# shower handle dimmer



## 480sparky (Sep 20, 2007)

Does it control just the hot wire? :laughing:


----------



## HARRY304E (Sep 15, 2010)

480sparky said:


> Does it control just the hot wire? :laughing:


No that is for the hot water . the switch on the right controls the line voltage shower head..:laughing::laughing:


----------



## MDShunk (Jan 7, 2007)

JoeKP said:


> if this is attached to a dimmer, which i hope it is, is it against any codes, or just a violation of the UL listing of the dimmer?
> 
> http://thereifixedit.failblog.org/2...you-wanted-a-shower-in-the-living-room-right/
> 
> ...


It's not against any code, nor is is a UL issue. The dimmer doesn't even require a knob. Dimmer knobs are not UL listed.
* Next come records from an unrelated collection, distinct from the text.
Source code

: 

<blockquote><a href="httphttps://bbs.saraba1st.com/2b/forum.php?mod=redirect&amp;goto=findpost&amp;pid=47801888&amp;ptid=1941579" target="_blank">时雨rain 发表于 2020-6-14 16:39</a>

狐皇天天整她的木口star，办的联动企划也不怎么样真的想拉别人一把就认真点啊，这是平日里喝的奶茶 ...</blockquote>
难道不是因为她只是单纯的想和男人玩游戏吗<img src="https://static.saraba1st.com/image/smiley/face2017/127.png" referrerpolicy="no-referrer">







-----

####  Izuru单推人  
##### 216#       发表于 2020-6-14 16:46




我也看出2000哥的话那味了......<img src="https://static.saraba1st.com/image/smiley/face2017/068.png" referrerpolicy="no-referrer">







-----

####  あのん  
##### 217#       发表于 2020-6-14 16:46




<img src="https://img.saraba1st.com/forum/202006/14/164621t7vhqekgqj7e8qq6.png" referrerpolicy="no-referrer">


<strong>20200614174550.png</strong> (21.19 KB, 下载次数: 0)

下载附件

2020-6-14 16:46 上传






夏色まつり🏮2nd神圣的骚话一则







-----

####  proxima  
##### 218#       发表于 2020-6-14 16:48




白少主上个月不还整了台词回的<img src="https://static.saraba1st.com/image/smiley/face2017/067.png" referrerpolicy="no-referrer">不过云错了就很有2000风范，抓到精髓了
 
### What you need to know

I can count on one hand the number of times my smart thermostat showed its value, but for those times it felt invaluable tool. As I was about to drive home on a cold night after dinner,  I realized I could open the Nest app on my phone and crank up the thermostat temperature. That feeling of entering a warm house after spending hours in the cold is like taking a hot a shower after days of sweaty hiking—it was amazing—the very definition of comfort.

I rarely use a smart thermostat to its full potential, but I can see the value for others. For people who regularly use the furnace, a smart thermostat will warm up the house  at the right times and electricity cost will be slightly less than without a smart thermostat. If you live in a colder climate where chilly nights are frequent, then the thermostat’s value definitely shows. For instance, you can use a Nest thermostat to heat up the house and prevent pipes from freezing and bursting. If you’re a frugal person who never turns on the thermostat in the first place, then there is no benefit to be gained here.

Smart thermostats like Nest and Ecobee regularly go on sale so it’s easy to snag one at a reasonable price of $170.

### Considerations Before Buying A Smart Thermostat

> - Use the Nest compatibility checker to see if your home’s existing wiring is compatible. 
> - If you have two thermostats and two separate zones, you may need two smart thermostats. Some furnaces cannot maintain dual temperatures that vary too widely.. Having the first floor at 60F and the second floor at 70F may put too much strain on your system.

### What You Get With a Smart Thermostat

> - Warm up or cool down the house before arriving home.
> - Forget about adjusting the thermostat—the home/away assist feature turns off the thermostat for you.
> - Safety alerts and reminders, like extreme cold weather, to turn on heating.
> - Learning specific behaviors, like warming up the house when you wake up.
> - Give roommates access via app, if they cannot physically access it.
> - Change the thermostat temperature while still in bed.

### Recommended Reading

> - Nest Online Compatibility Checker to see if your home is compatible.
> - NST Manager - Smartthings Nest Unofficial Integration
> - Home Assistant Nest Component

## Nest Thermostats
The UL section covering dimmer switches does not seem to indicate that the knob even needs to be submitted with the switch, as an assembly, as part of the evaluation process.


----------



## JoeKP (Nov 16, 2009)

MDShunk said:


> It's not against any code, nor is is a UL issue. The dimmer doesn't even require a knob. Dimmer knobs are not UL listed. The UL section covering dimmer switches does not seem to indicate that the knob even needs to be submitted with the switch, as an assembly, as part of the evaluation process.


hmm, I think ive seen the knobs with a UL stamp on the back of them.


----------



## bauler (Jan 2, 2008)

Kinda like it. Hands wouldn't slip when there are wet and soapy.


----------



## The_Modifier (Oct 24, 2009)

You never mentioned if it was in a wet location or not. Is there actually a dimmer in the bathroom?


----------